Each of the lines below must be retyped character for character.

[Collected data]

--------------------

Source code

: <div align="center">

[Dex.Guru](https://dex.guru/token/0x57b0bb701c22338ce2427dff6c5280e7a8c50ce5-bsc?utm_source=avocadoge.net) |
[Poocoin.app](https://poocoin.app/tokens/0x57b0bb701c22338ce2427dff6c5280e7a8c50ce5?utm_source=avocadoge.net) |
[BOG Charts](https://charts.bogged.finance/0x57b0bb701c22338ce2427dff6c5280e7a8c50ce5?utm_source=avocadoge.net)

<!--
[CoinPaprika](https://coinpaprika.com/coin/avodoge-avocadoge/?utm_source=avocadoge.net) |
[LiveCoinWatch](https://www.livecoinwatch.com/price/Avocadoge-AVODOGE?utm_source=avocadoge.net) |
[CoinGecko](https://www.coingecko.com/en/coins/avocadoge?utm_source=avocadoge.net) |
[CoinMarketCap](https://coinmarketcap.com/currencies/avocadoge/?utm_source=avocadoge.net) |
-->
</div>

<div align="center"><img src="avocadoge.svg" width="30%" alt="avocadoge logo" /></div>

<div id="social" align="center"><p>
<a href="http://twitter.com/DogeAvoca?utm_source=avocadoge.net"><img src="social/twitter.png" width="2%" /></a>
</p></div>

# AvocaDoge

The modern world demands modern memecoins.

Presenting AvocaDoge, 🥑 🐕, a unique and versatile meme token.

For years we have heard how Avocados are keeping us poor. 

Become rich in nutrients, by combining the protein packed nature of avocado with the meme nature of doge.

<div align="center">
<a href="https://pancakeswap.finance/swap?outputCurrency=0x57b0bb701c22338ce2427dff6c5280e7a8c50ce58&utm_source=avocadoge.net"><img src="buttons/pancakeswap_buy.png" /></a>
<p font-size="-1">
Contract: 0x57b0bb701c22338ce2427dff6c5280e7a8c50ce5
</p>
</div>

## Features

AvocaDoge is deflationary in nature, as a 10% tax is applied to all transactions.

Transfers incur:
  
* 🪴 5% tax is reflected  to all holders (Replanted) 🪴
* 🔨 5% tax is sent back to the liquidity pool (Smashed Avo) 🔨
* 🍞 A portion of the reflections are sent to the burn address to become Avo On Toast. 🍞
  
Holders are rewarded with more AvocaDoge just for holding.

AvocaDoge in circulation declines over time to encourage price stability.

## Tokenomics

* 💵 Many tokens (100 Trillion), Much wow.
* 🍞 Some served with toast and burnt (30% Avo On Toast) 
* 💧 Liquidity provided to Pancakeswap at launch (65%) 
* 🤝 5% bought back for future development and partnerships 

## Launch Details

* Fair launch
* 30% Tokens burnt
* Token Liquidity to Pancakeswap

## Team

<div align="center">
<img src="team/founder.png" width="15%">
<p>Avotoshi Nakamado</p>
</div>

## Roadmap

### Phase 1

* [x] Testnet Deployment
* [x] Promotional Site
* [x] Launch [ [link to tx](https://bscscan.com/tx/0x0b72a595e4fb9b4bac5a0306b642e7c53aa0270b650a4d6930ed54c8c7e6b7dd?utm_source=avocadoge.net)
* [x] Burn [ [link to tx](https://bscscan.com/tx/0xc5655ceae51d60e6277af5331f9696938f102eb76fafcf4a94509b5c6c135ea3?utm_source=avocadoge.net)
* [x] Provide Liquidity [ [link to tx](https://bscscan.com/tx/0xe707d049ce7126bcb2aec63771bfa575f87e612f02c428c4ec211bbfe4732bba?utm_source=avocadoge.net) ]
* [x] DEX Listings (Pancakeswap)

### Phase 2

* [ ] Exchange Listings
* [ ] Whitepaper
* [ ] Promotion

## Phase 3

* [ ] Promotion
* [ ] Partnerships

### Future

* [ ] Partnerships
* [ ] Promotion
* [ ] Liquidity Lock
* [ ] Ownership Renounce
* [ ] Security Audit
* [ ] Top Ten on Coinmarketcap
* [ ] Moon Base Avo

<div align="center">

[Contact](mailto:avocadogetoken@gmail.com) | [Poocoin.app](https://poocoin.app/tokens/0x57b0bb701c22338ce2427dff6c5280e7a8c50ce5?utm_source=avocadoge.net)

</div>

--------------------

* [Exercise output]
Source code

: <div align="center">

[Dex.Guru](https://dex.guru/token/0x57b0bb701c22338ce2427dff6c5280e7a8c50ce5-bsc?utm_source=avocadoge.net) |
[Poocoin.app](https://poocoin.app/tokens/0x57b0bb701c22338ce2427dff6c5280e7a8c50ce5?utm_source=avocadoge.net) |
[BOG Charts](https://charts.bogged.finance/0x57b0bb701c22338ce2427dff6c5280e7a8c50ce5?utm_source=avocadoge.net)

<!--
[CoinPaprika](https://coinpaprika.com/coin/avodoge-avocadoge/?utm_source=avocadoge.net) |
[LiveCoinWatch](https://www.livecoinwatch.com/price/Avocadoge-AVODOGE?utm_source=avocadoge.net) |
[CoinGecko](https://www.coingecko.com/en/coins/avocadoge?utm_source=avocadoge.net) |
[CoinMarketCap](https://coinmarketcap.com/currencies/avocadoge/?utm_source=avocadoge.net) |
-->
</div>

<div align="center"><img src="avocadoge.svg" width="30%" alt="avocadoge logo" /></div>

<div id="social" align="center"><p>
<a href="http://twitter.com/DogeAvoca?utm_source=avocadoge.net"><img src="social/twitter.png" width="2%" /></a>
</p></div>

# AvocaDoge

The modern world demands modern memecoins.

Presenting AvocaDoge, 🥑 🐕, a unique and versatile meme token.

For years we have heard how Avocados are keeping us poor. 

Become rich in nutrients, by combining the protein packed nature of avocado with the meme nature of doge.

<div align="center">
<a href="https://pancakeswap.finance/swap?outputCurrency=0x57b0bb701c22338ce2427dff6c5280e7a8c50ce58&utm_source=avocadoge.net"><img src="buttons/pancakeswap_buy.png" /></a>
<p font-size="-1">
Contract: 0x57b0bb701c22338ce2427dff6c5280e7a8c50ce5
</p>
</div>

## Features

AvocaDoge is deflationary in nature, as a 10% tax is applied to all transactions.

Transfers incur:
  
* 🪴 5% tax is reflected  to all holders (Replanted) 🪴
* 🔨 5% tax is sent back to the liquidity pool (Smashed Avo) 🔨
* 🍞 A portion of the reflections are sent to the burn address to become Avo On Toast. 🍞
  
Holders are rewarded with more AvocaDoge just for holding.

AvocaDoge in circulation declines over time to encourage price stability.

## Tokenomics

* 💵 Many tokens (100 Trillion), Much wow.
* 🍞 Some served with toast and burnt (30% Avo On Toast) 
* 💧 Liquidity provided to Pancakeswap at launch (65%) 
* 🤝 5% bought back for future development and partnerships 

## Launch Details

* Fair launch
* 30% Tokens burnt
* Token Liquidity to Pancakeswap

## Team

<div align="center">
<img src="team/founder.png" width="15%">
<p>Avotoshi Nakamado</p>
</div>

## Roadmap

### Phase 1

* [x] Testnet Deployment
* [x] Promotional Site
* [x] Launch [ [link to tx](https://bscscan.com/tx/0x0b72a595e4fb9b4bac5a0306b642e7c53aa0270b650a4d6930ed54c8c7e6b7dd?utm_source=avocadoge.net)
* [x] Burn [ [link to tx](https://bscscan.com/tx/0xc5655ceae51d60e6277af5331f9696938f102eb76fafcf4a94509b5c6c135ea3?utm_source=avocadoge.net)
* [x] Provide Liquidity [ [link to tx](https://bscscan.com/tx/0xe707d049ce7126bcb2aec63771bfa575f87e612f02c428c4ec211bbfe4732bba?utm_source=avocadoge.net) ]
* [x] DEX Listings (Pancakeswap)

### Phase 2

* [ ] Exchange Listings
* [ ] Whitepaper
* [ ] Promotion

## Phase 3

* [ ] Promotion
* [ ] Partnerships

### Future

* [ ] Partnerships
* [ ] Promotion
* [ ] Liquidity Lock
* [ ] Ownership Renounce
* [ ] Security Audit
* [ ] Top Ten on Coinmarketcap
* [ ] Moon Base Avo

<div align="center">

[Contact](mailto:avocadogetoken@gmail.com) | [Poocoin.app](https://poocoin.app/tokens/0x57b0bb701c22338ce2427dff6c5280e7a8c50ce5?utm_source=avocadoge.net)

</div>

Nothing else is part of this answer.